**Görev Gereklilikleri**
A – Kızılay hakkındaki metne göre aşağıdaki soruları yanıtlayın.
(i) Erdoğan, Kızılay'da ne için görev alındığını söylüyor?
(ii) Erdoğan'a göre Kızılay'ın sahibi kimdir?
(iii) Erdoğan'a göre Kızılay'ın nasıl görünmesi doğru değildir?
B – Kızılay hakkındaki metinden, "Kızılay ile ilgili" sözlerini içeren ifadeyle açılıp "tartışma konusu olmamalıdır." ile kapanan kısmı hiç değiştirmeden aktarın.

**Seçilen Bölüm**
Başbakan Erdoğan, Kızılay'da sadece hizmet için görev alındığına dikkati çekerek, Kızılay'ın toplumun önünde herhangi bir gerekçeyle tartışılmasının Türkiye'ye bağlı ve bu ülkeyi seven bütün vicdanları yaraladığını kaydetti.

Delegelerden bir ricası olduğunu belirten Erdoğan, ''Geçmişinden bugüne buna asla mahal vermemenizdir, asla Kızılay bunların ortamı olmamalıdır. Kızılay dostluğun, barışın, kardeşliğin daha öte gidiyorum, dayanışmanın en güzel örneklerini vermelidir'' diye konuştu.

Kızılay ile ilgili geçmişten gelen yanlış bir algılama olduğunu dile getiren Erdoğan, Kızılay'ın devletin kurumlarından birisi gibi görünmesinin doğru olmadığını bildirdi. Başbakan Erdoğan, Kızılay'a kan bağışlarından, ayni nakdi yardımlarına kadar en büyük desteği milletin verdiğini ve sahibinin de millet olduğunu söyledi.

''ACABA TUZ KOKTU MU?''
Erdoğan, şöyle konuştu: ''Bu hatırlatmayı yapma gereği duyuyorum. Çünkü böyle kurumlar bürokratik anlayışlarla yönetilmeyen, her zaman milletin desteğiyle güçlenmesi gereken devletin gözetimindeki hayati kurumlardır. Kızılay gibi kurumların önemi daima en üst düzeyde bir toplumsal duyarlılık ile sağlanabilir. Zira başımız dara girdiğinde, bir felaket anında başucumuzda aradığımız ilk kurumlardan biri Kızılay olduğuna göre bu kurumun itibari her ne suretle olursa olsun tartışma konusu olmamalıdır.

**Veriler**

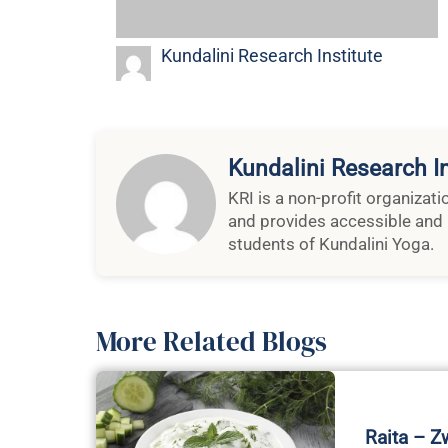
KRI is a non-profit organizat
and provides accessible and 
students of Kundalini Yoga.
More Related Blogs
Raita – 
Yogi Bhaj
mit Tofu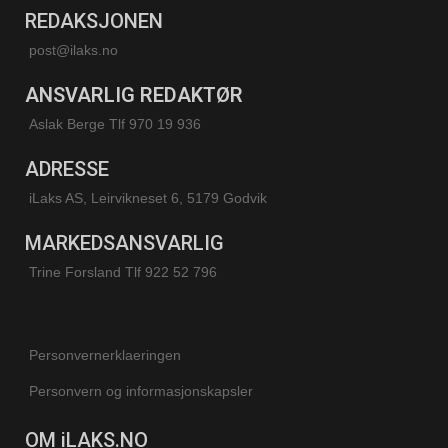
REDAKSJONEN
post@ilaks.no
ANSVARLIG REDAKTØR
Aslak Berge Tlf 970 19 936
ADRESSE
iLaks AS, Leirvikneset 6, 5179 Godvik
MARKEDSANSVARLIG
Trine Forsland
Tlf 922 52 796
Personvernerklaeringen
Personvern og informasjonskapsler
OM iLAKS.NO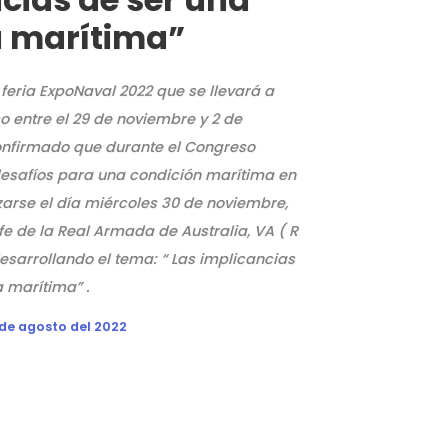
a marítima”
feria ExpoNaval 2022 que se llevará a
o entre el 29 de noviembre y 2 de
onfirmado que durante el Congreso
 desafíos para una condición marítima en
lizarse el día miércoles 30 de noviembre,
efe de la Real Armada de Australia, VA ( R
sarrollando el tema: “ Las implicancias
 marítima” .
 de agosto del 2022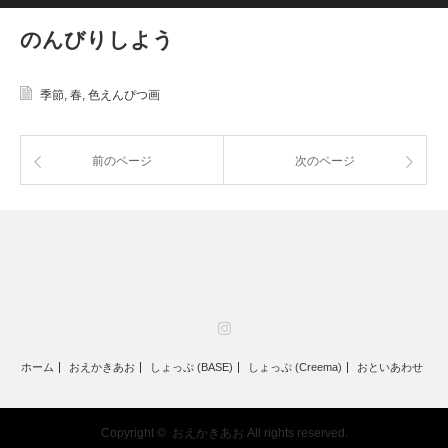
のんびりしよう
季節
,
春
,
色えんぴつ画
前のページ
次のページ
Instagram
ホーム
おえかきあお
しょっぷ (BASE)
しょっぷ (Creema)
おといあわせ
Copyright ©
おえかきあお
All rights reserved.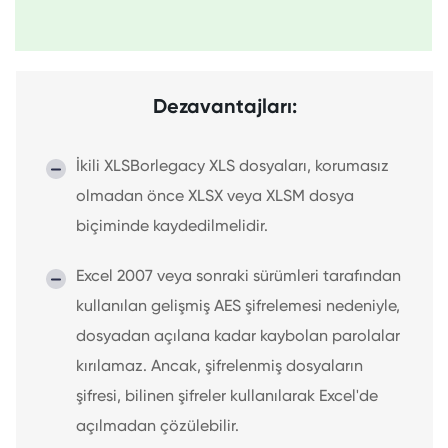
Dezavantajları:
İkili XLSBorlegacy XLS dosyaları, korumasız
olmadan önce XLSX veya XLSM dosya
biçiminde kaydedilmelidir.
Excel 2007 veya sonraki sürümleri tarafından
kullanılan gelişmiş AES şifrelemesi nedeniyle,
dosyadan açılana kadar kaybolan parolalar
kırılamaz. Ancak, şifrelenmiş dosyaların
şifresi, bilinen şifreler kullanılarak Excel'de
açılmadan çözülebilir.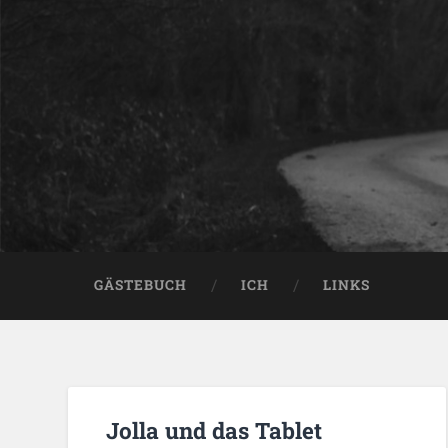
GÄSTEBUCH
ICH
LINKS
Jolla und das Tablet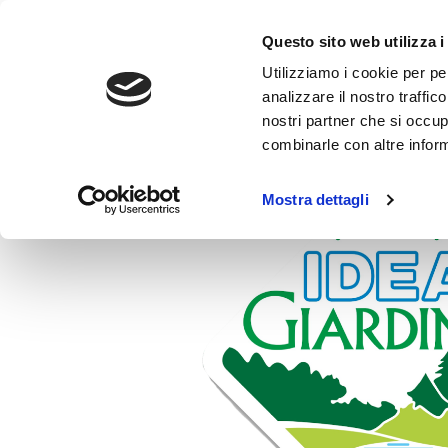
Questo sito web utilizza i
Idea Giardino Snc nasce nel 1995 con lo s
Utilizziamo i cookie per pe
analizzare il nostro traffic
nostri partner che si occup
combinarle con altre inform
Mostra dettagli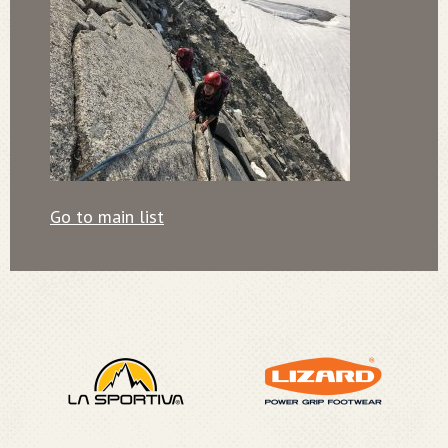
Go to main list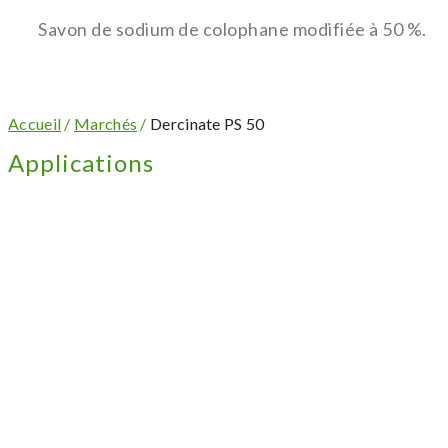
Savon de sodium de colophane modifiée à 50 %.
Accueil
/
Marchés
/
Dercinate PS 50
Applications
Couchage du papier
Préparation de pigments
En savoir plus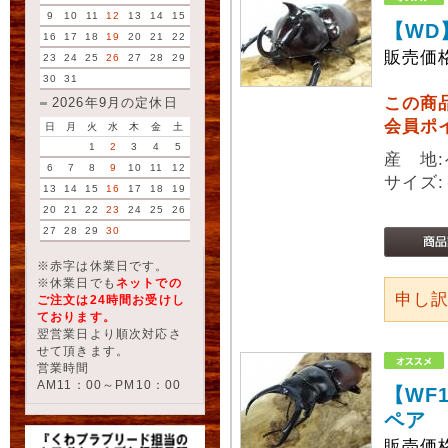
9
10
11
12
13
14
15
【WD
16
17
18
19
20
21
22
販売価
23
24
25
26
27
28
29
30
31
この商
2026年9月の定休日
会員ポ
日
月
火
水
木
金
土
1
2
3
4
5
産 地
6
7
8
9
10
11
12
サイズ:
13
14
15
16
17
18
19
20
21
22
23
24
25
26
27
28
29
30
※赤字は休業日です。
※休業日でも
ネットでの
申し
ご注文は24時間お受けし
ております。
翌営業日より順次対応さ
せて頂きます。
営業時間
AM11：00～PM10：00
【WF
ペア
販売価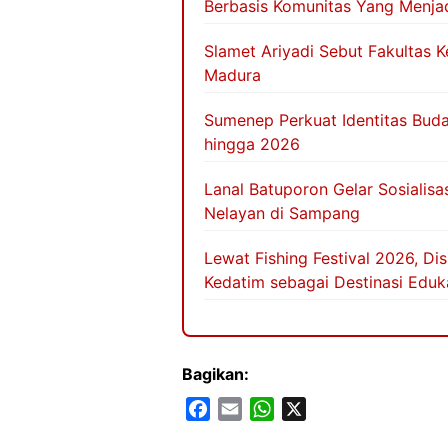
Berbasis Komunitas Yang Menjad
Slamet Ariyadi Sebut Fakultas 
Madura
Sumenep Perkuat Identitas Buda
hingga 2026
Lanal Batuporon Gelar Sosialis
Nelayan di Sampang
Lewat Fishing Festival 2026, 
Kedatim sebagai Destinasi Eduk
Bagikan:
F
E
W
X
a
m
h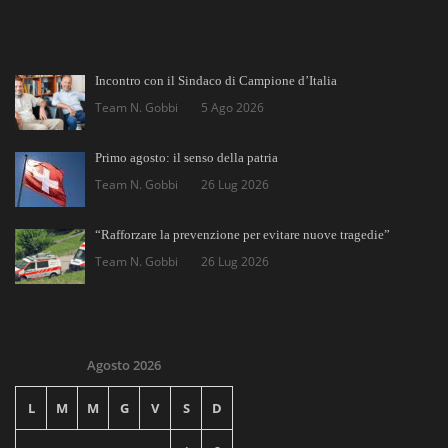
Incontro con il Sindaco di Campione d’Italia
Team N. Gobbi
5 Ago 2026
Primo agosto: il senso della patria
Team N. Gobbi
26 Lug 2026
“Rafforzare la prevenzione per evitare nuove tragedie”
Team N. Gobbi
26 Lug 2026
Agosto 2026
L
M
M
G
V
S
D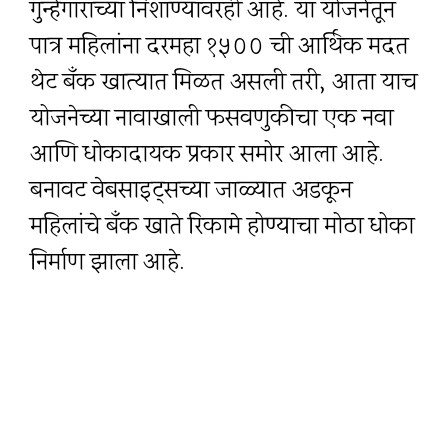
गुन्हेगारांच्या निशाण्यावरही आहे. या योजनेतून
पात्र महिलांना दरमहा ₹१५०० ची आर्थिक मदत
थेट बँक खात्यात मिळत असली तरी, आता याच
योजनेच्या नावाखाली फसवणुकीचा एक नवा
आणि धोकादायक प्रकार समोर आला आहे.
बनावट वेबसाइट्सच्या जाळ्यात अडकून
महिलांचे बँक खाते रिकामे होण्याचा मोठा धोका
निर्माण झाला आहे.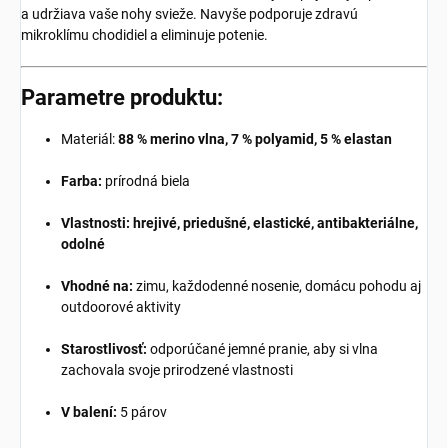
a udržiava vaše nohy svieže. Navyše podporuje zdravú
mikroklímu chodidiel a eliminuje potenie.
Parametre produktu:
Materiál:
88 % merino vlna, 7 % polyamid, 5 % elastan
Farba:
prírodná biela
Vlastnosti: hrejivé, priedušné, elastické, antibakteriálne,
odolné
Vhodné na:
zimu, každodenné nosenie, domácu pohodu aj
outdoorové aktivity
Starostlivosť:
odporúčané jemné pranie, aby si vlna
zachovala svoje prirodzené vlastnosti
V balení:
5 párov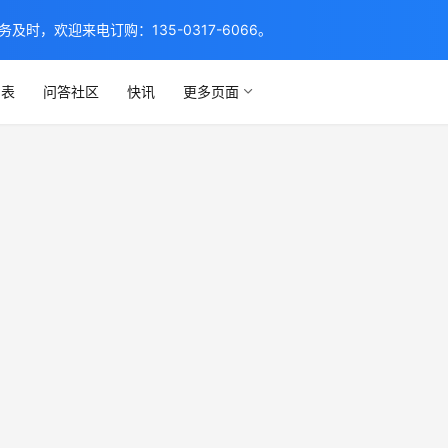
，欢迎来电订购：135-0317-6066。
列表
问答社区
快讯
更多页面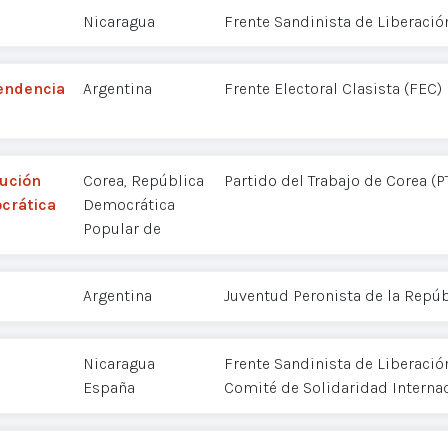
Nicaragua
Frente Sandinista de Liberació
pendencia
Argentina
Frente Electoral Clasista (FEC)
lución
Corea, República
Partido del Trabajo de Corea (P
crática
Democrática
Popular de
Argentina
Juventud Peronista de la Repúb
Nicaragua
Frente Sandinista de Liberació
España
Comité de Solidaridad Interna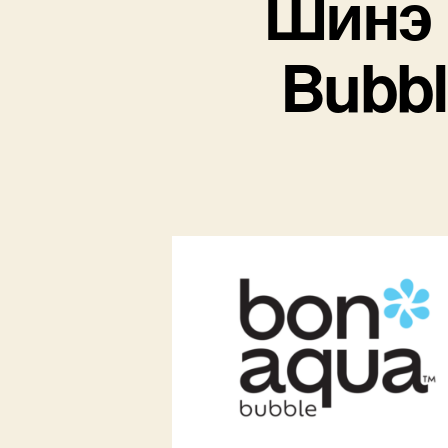
Шинэ 
Bubbl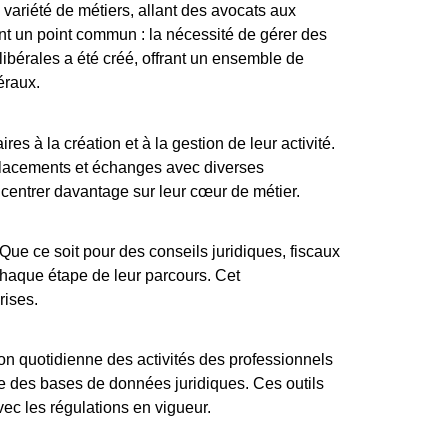
variété de métiers, allant des avocats aux
ent un point commun : la nécessité de gérer des
ibérales a été créé, offrant un ensemble de
éraux.
s à la création et à la gestion de leur activité.
 déplacements et échanges avec diverses
centrer davantage sur leur cœur de métier.
ue ce soit pour des conseils juridiques, fiscaux
 chaque étape de leur parcours. Cet
rises.
on quotidienne des activités des professionnels
ore des bases de données juridiques. Ces outils
vec les régulations en vigueur.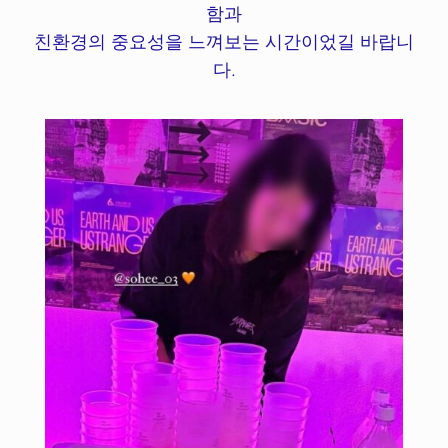
함과
친환경의 중요성을 느껴보는 시간이었길 바랍니
다.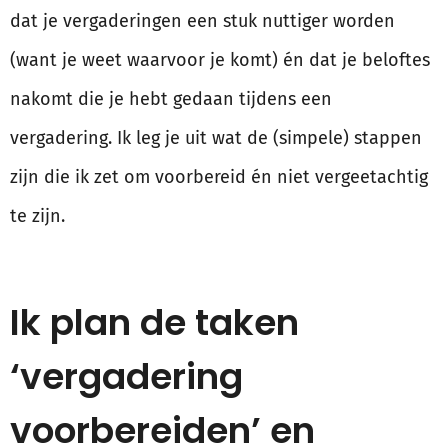
dat je vergaderingen een stuk nuttiger worden
(want je weet waarvoor je komt) én dat je beloftes
nakomt die je hebt gedaan tijdens een
vergadering. Ik leg je uit wat de (simpele) stappen
zijn die ik zet om voorbereid én niet vergeetachtig
te zijn.
Ik plan de taken
‘vergadering
voorbereiden’ en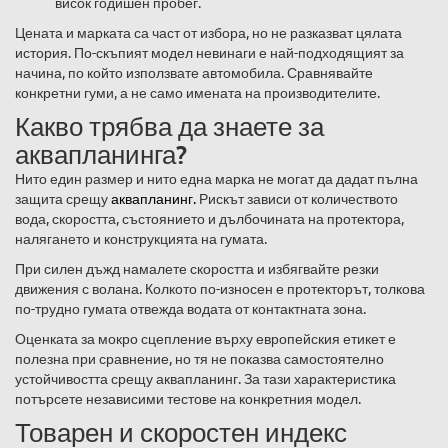
висок годишен пробег.
Цената и марката са част от избора, но не разказват цялата
история. По-скъпият модел невинаги е най-подходящият за
начина, по който използвате автомобила. Сравнявайте
конкретни гуми, а не само имената на производителите.
Какво трябва да знаете за
аквапланинга?
Нито един размер и нито една марка не могат да дадат пълна
защита срещу
аквапланинг.
Рискът зависи от количеството
вода, скоростта, състоянието и дълбочината на протектора,
налягането и конструкцията на гумата.
При силен дъжд намалете скоростта и избягвайте резки
движения с волана. Колкото по-износен е протекторът, толкова
по-трудно гумата отвежда водата от контактната зона.
Оценката за мокро сцепление върху европейския етикет е
полезна при сравнение, но тя не показва самостоятелно
устойчивостта срещу аквапланинг. За тази характеристика
потърсете независими тестове на конкретния модел.
Товарен и скоростен индекс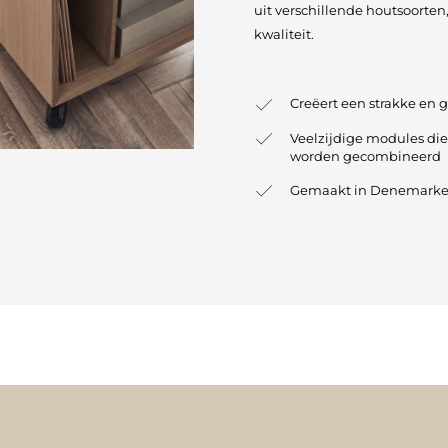
uit verschillende houtsoorte
kwaliteit.
Creëert een strakke en 
Veelzijdige modules die
worden gecombineerd
Gemaakt in Denemarken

**Görevlerin Çözümleri**
A –
(i) Sadece hizmet için görev alındığını söylüyor.
(ii) Kızılay'ın sahibi millettir.
(iii) Kızılay'ın devletin kurumlarından birisi gibi görünmesi doğru değildir.

B –
Kızılay ile ilgili geçmişten gelen yanlış bir algılama olduğunu dile getiren Erdoğan, Kızılay'ın devletin kurumlarından birisi gibi görünmesinin doğru olmadığını bildirdi. Başbakan Erdoğan, Kızılay'a kan bağışlarından, ayni nakdi yardımlarına kadar en büyük desteği milletin verdiğini ve sahibinin de millet olduğunu söyledi.

''ACABA TUZ KOKTU MU?''
Erdoğan, şöyle konuştu: ''Bu hatırlatmayı yapma gereği duyuyorum. Çünkü böyle kurumlar bürokratik anlayışlarla yönetilmeyen, her zaman milletin desteğiyle güçlenmesi gereken devletin gözetimindeki hayati kurumlardır. Kızılay gibi kurumların önemi daima en üst düzeyde bir toplumsal duyarlılık ile sağlanabilir. Zira başımız dara girdiğinde, bir felaket anında başucumuzda aradığımız ilk kurumlardan biri Kızılay olduğuna göre bu kurumun itibari her ne suretle olursa olsun tartışma konusu olmamalıdır.